Mar 28, 2019 7:00 AM

Tracking Readers’ Eye Movements Can Help Computers Learn

As we read, our eyes reveal what words go together, and which are the most important. Researchers are applying that data to help neural networks understand language.

woman working at computer — Getty Images

The AI Database →

Application

Text analysis

Sector

Research

Source Data

Sensors

Text

Technology

Neural Network

For our eyes, reading is hardly a smooth ride. They stutter across the page, lingering over words that surprise or confuse, hopping over those that seem obvious in context (you can blame that for your typos), pupils widening when a word sparks a potent emotion. All this commotion is barely noticeable, occurring in milliseconds. But for psychologists who study how our minds process language, our unsteady eyes are a window into the black box of our brains.

Nora Hollenstein, a graduate student at ETH Zurich, thinks our reader’s gaze could be useful for another task: helping computers learn to read. Researchers are often looking for ways to make artificial neural networks more brainlike, but brain waves are noisy and poorly understood. So Hollenstein looks to gaze as a proxy. Last year she developed a dataset that combines eye tracking and brain signals gathered from EEG scans, hoping to discover patterns that can improve how neural networks understand language. “We wondered if giving it a bit more humanness would give us better results,” Hollenstein says.

Neural networks have produced immense improvements in how machines understand language, but in many cases they rely on large amounts of meticulously labeled data. That requires time and human labor; it also produces machines that are black boxes, and often seem to lack common sense. So researchers look for ways to give neural networks a nudge in the right direction by encoding rules and intuitions. In this case, Hollenstein tested whether data gleaned from the physical act of reading could help a neural network work better.

Last fall, Hollenstein and collaborators at the University of Copenhagen used her dataset to guide a neural network to the most important parts of a sentence it was trying to understand. In deep learning, researchers often rely on so-called attention mechanisms to do this, but they require large amounts of data to work well. By adding data around how long our eyes linger on a word, the researchers helped the neural networks focus on critical parts of a sentence as a human would. Gaze, the researchers found, was useful for a range of tasks, including identifying hate speech and detecting grammatical errors. In subsequent work Hollenstein found that adding more information about gaze, such as when eyes flit between words to confirm a relationship, helped a neural network better identify entities, like places and people.

The hope, Hollenstein says, is that gaze data could help reduce the manual labeling required to use machine learning in rare languages, and in tasks where labeled data is especially limited, like generating summaries of text. Ideally, she adds, gaze would be just the starting point, eventually complemented by the EEG data she gathered as researchers find more relevant signals in the noise of brain activity.

“The fact that the signals are there is I think clear to everyone,” says Dan Roth, a professor of computer science at the University of Pennsylvania. The trend in AI of using ever-increasing quantities of labeled data isn’t sustainable, he argues, and using human signals like gaze, he says, is an intriguing way to make machines a little more intuitive.

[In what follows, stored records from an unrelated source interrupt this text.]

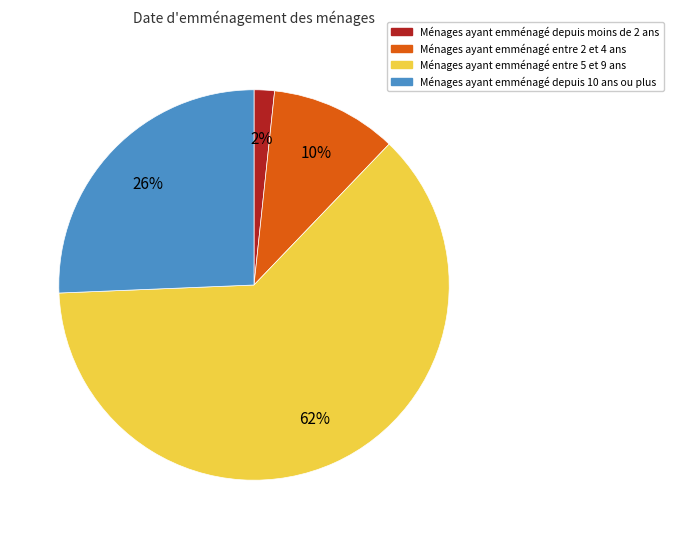

Does any single category account for the majority?

Yes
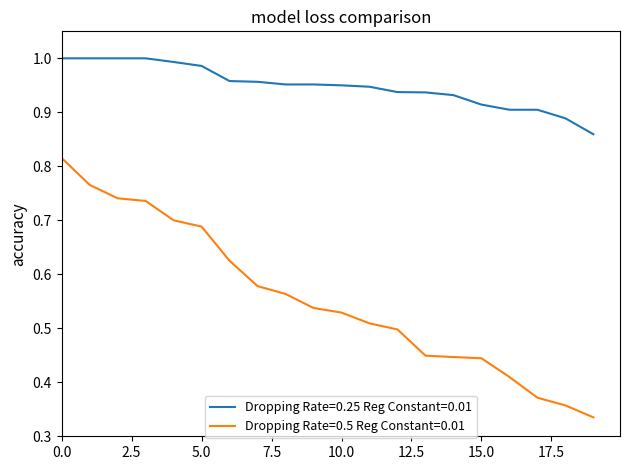

True or false: Dropping Rate=0.25 Reg Constant=0.01 and Dropping Rate=0.5 Reg Constant=0.01 cross at least once.

False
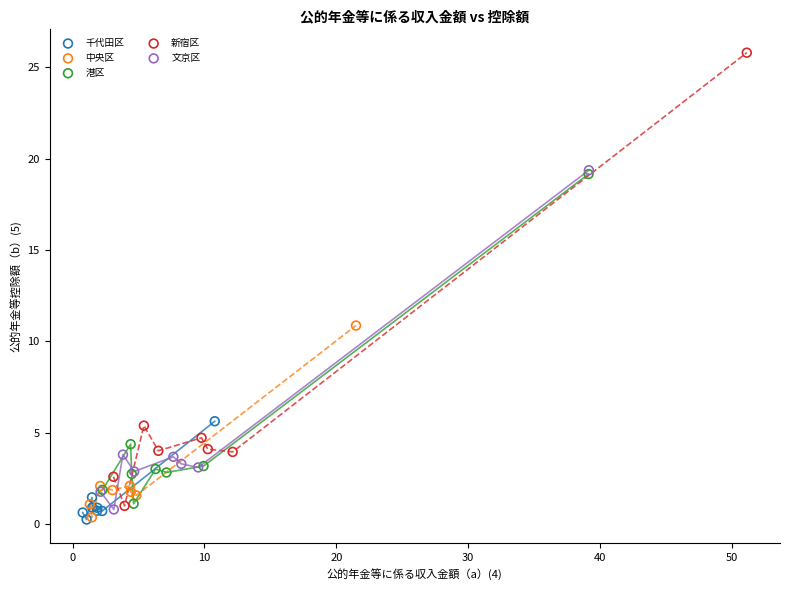

Which series contains the highest Y value?

新宿区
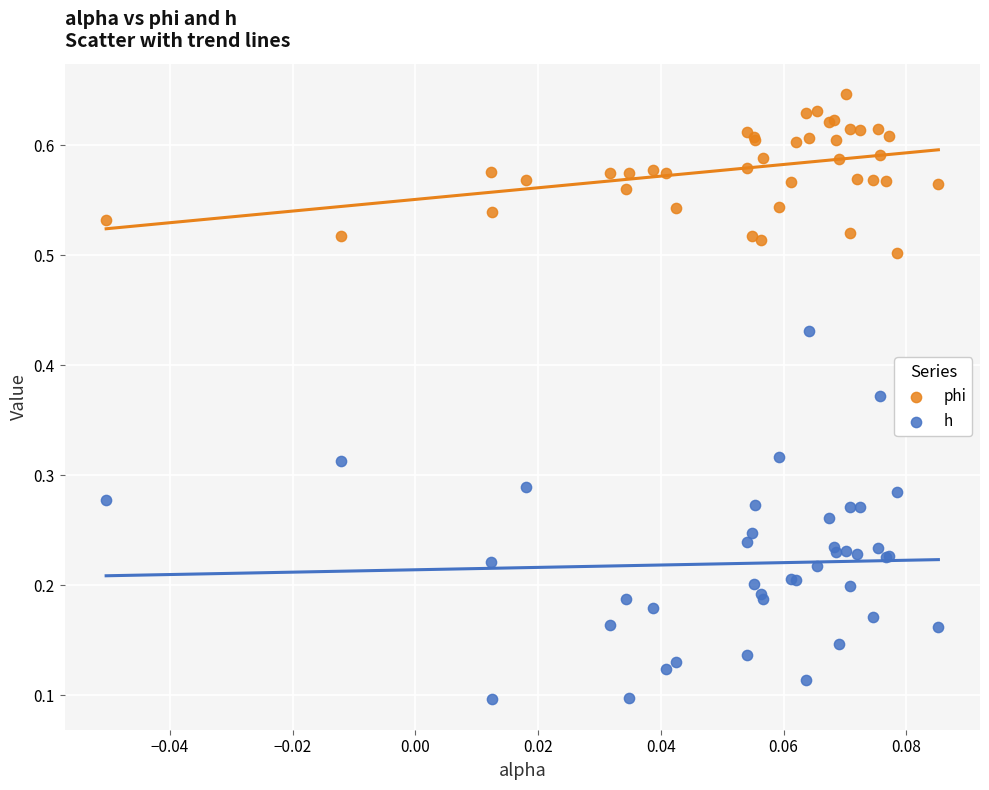

Which series has the widest spread of Y values?

h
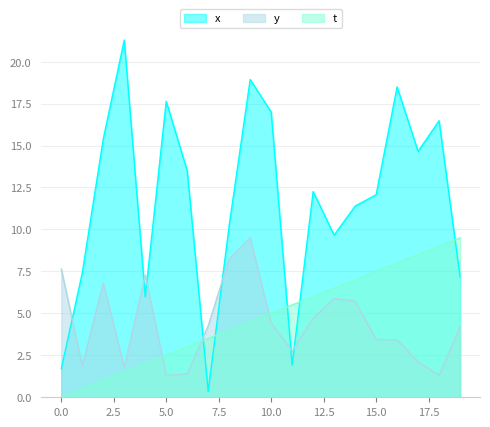

What is the difference between the highest and lowest values at 8?

6.2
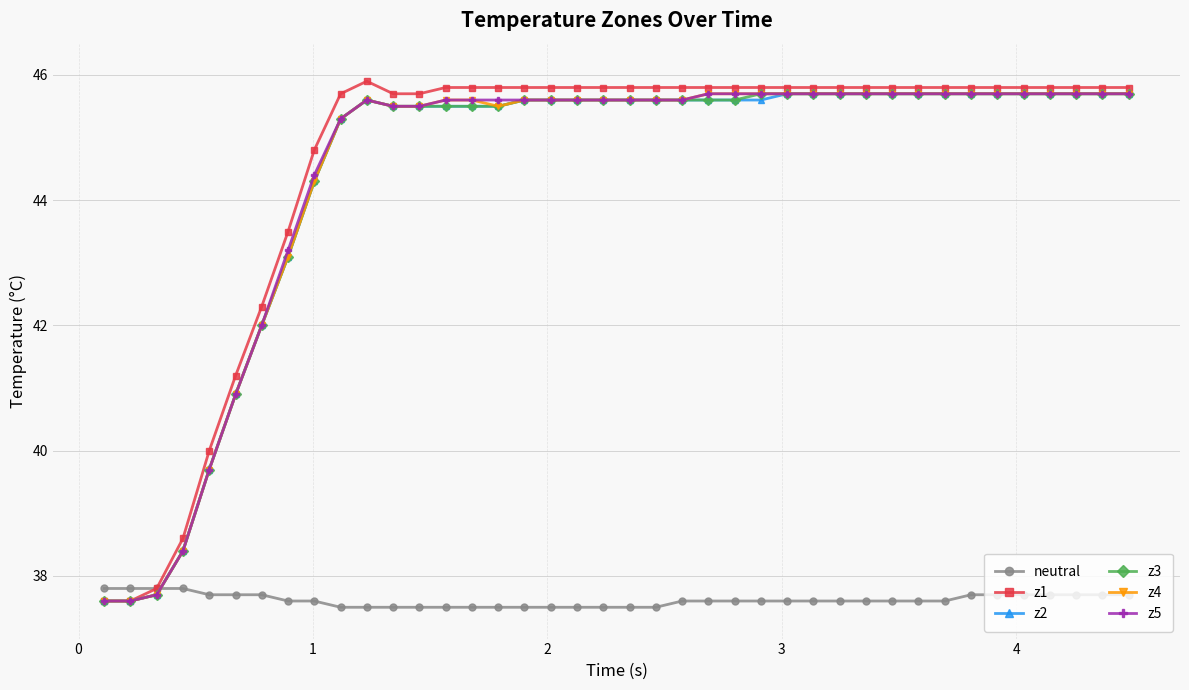

Does the chart display data point markers on the line(s)?

Yes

Still, eye tracking is unlikely to change how computer scientists build their algorithms, says Jacob Andreas, a researcher at Microsoft-owned Semantic Machines. Most of the manual text labeling that researchers depend on can be done fast and cheaply, via crowdsourcing platforms like Amazon’s Mechanical Turk. Gaze data is difficult to gather, requiring specialized lab equipment that needs constant recalibration, and EEGs are messier still, involving sticky probes that need to be wet every 30 minutes. (Even with all that effort, the signal is still fuzzy; it’s much better to place the probes under the skull.) But Hollenstein sees improvements on the horizon, with better webcams and smartphone cameras, for example, that could passively collect eye-tracking data as participants read in the leisure of their homes.

In any case, some of what they learn by improving machines might help us understand that other black box, our brains. As Andreas notes, researchers are constantly scouring neural networks for signs that they make use of humanlike intuitions---rather than relying solely on pattern matching based on reams of data. By observing what aspects of eye tracking and EEG signals improve the performance of a neural network, researchers might begin to shed light on what our brain signals mean. A neural network could become a kind of model organism for the human mind.